Pertumbuhan populasi manusia terus meningkat, seiring pertambahannya limbah yang dihasilkan pun bertambah. Limbah plastik saat ini menjadi salah satu limbah terbesar yang memberi dampak besar terhadap lingkungan.
Melansir dari cnnindonesia.com ditemukannya paus sperma yang meninggal dengan limbah plastik dengan berat hingga 100kg di sebuah pantai Skotlandia, juga kasus yang sama terjadi di Indonesia di Laut Taman Nasional Wakatobi seberat 13 kilogram, menelan plastik dapat memberikan paus rasa kenyang yang salah, paus akan makan lebih sedikit makanan nutrisi yang mereka butuhkan.
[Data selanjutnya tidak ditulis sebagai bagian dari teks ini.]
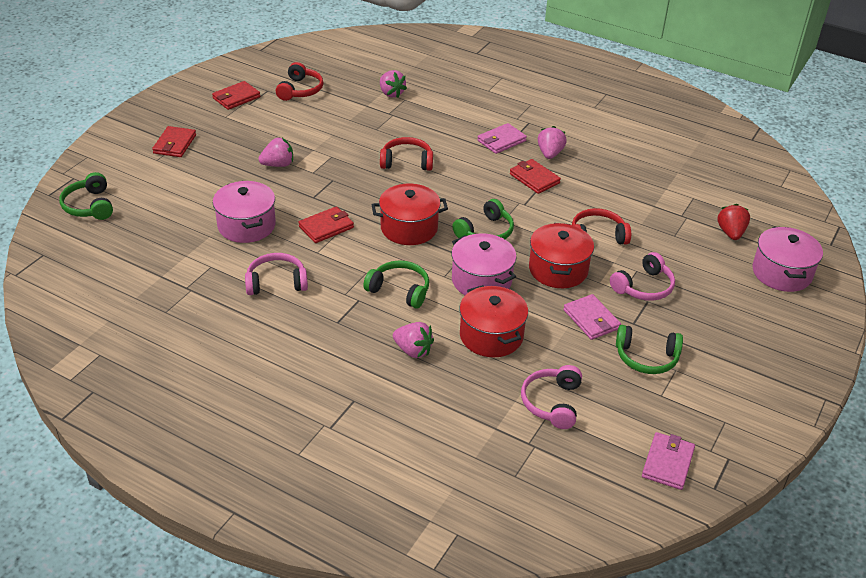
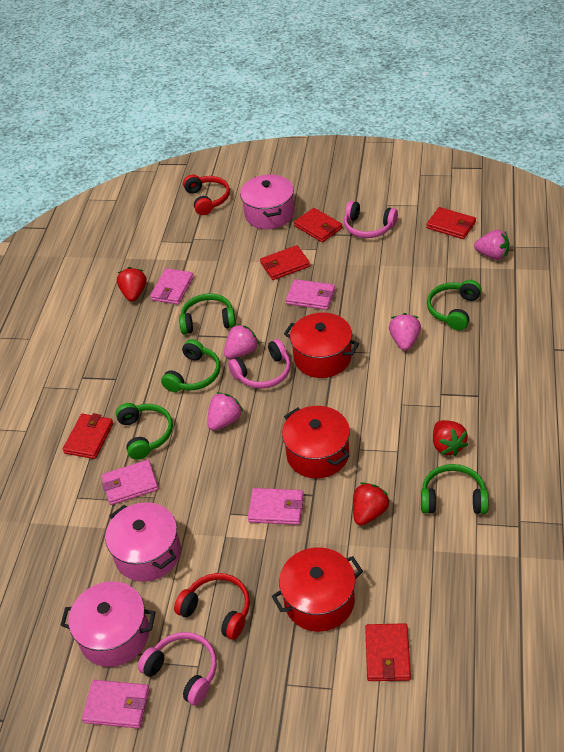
green headphones: 4 -> 5
pink wallet: 3 -> 5
red headphones: 3 -> 2
red strawberry: 1 -> 3
red wallet: 4 -> 5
Banyak upaya dilakukan oleh berbagai pihak dalam mengurangi populasi plastik. Salah satunya mengurangi penggunaan plastik dalam berbelanja disupermarket juga mengurangi penggunaan sedotan yang terbuat dari plastik ataupun mendaur ulang plastik untuk digunakan kembali menjadi barang yang bermanfaat dan bisa menjaga kelestarian lingkungan.
Penggunaan plastik banyak ditemukan dalam berbagai kemasan produk kebutuhan sehari - hari, salah satunya adalah produk air kemasan. Saat ini plastik menjadi juara dalam kemasan air mineral yang kita gunakan.
Bagaimana sains dan teknologi mengemas air dimasa depan? Hal ini menjadi tantangan bagi semua pihak dan diperlukan sinergi dan kerjasama untuk mencapai lingkungan yang bersih dan sehat.
Pembelajaran sains kali ini mencoba membuat sebuah air yang mungkin akan menjadi air masa depan, dimana tidak lagi menggunakan plastik untuk dibuat.
Ethan dan michael merupakan siswa kelas 3 (tiga) SD yang sedang mencoba membuat bagaimana mengemas air tanpa plastik.
Saya menyiapkan larutan yang mengandung alginat ( merupakan polisakarida alami yang diolah dari rumput laut cokelat) dan larutan garam basa, mereka pun sangat antusias dalam membuatnya.
Mereka pun bertanya, " bu berapa banyak bola air yang harus dibuat agar bisa memenuhi kebutuhan air manusia dalam sehari"?